**Given problem**
Put every line of the rows below into a JSON list of strings, one string per line, omitting blank lines and leaving the pictures out.

--- Provided entries ---

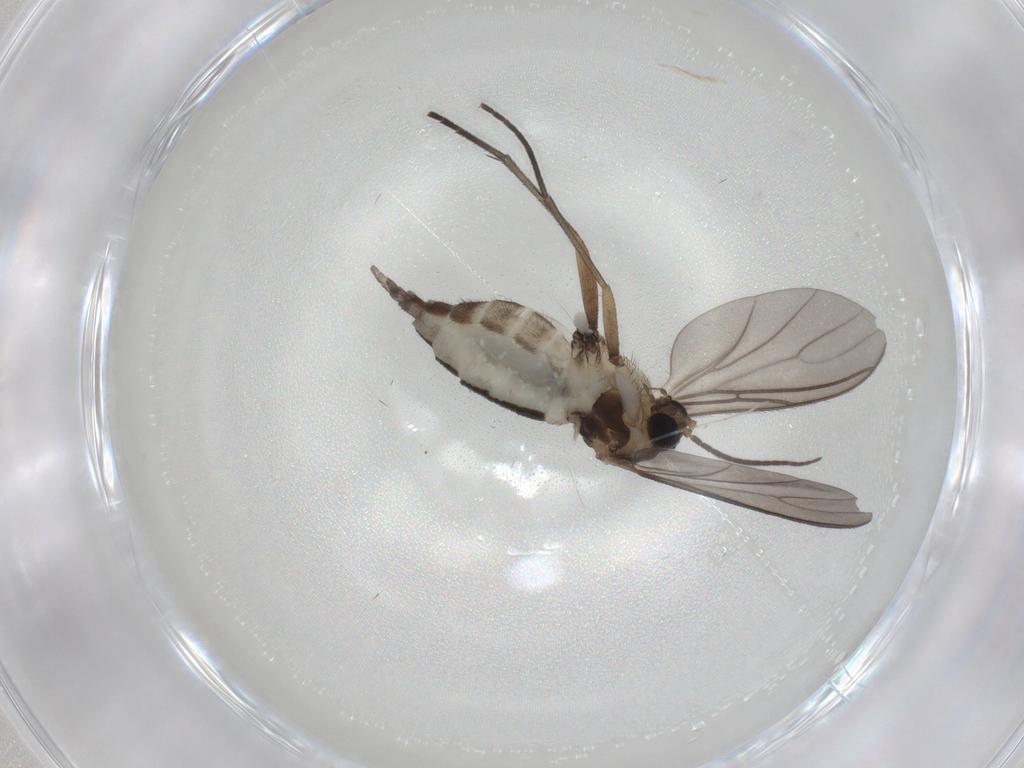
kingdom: Animalia
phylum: Arthropoda
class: Insecta
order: Diptera
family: Sciaridae
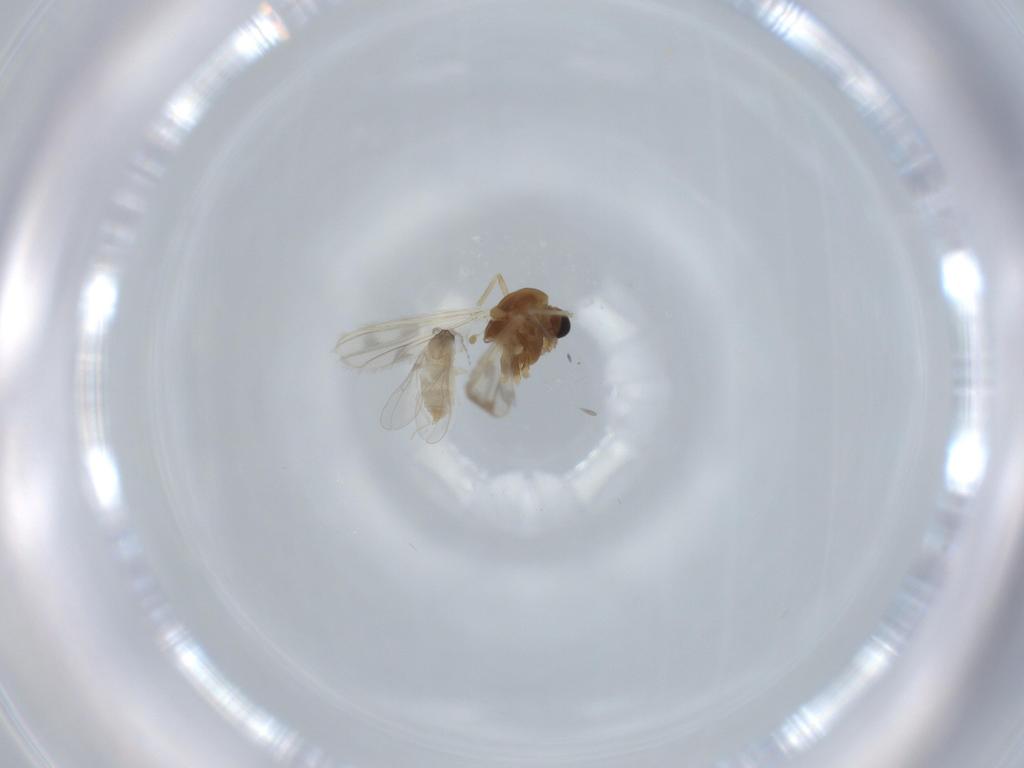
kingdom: Animalia
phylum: Arthropoda
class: Insecta
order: Diptera
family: Cecidomyiidae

---

**The solution**
[
  "kingdom: Animalia",
  "phylum: Arthropoda",
  "class: Insecta",
  "order: Diptera",
  "family: Sciaridae",
  "kingdom: Animalia",
  "phylum: Arthropoda",
  "class: Insecta",
  "order: Diptera",
  "family: Cecidomyiidae"
]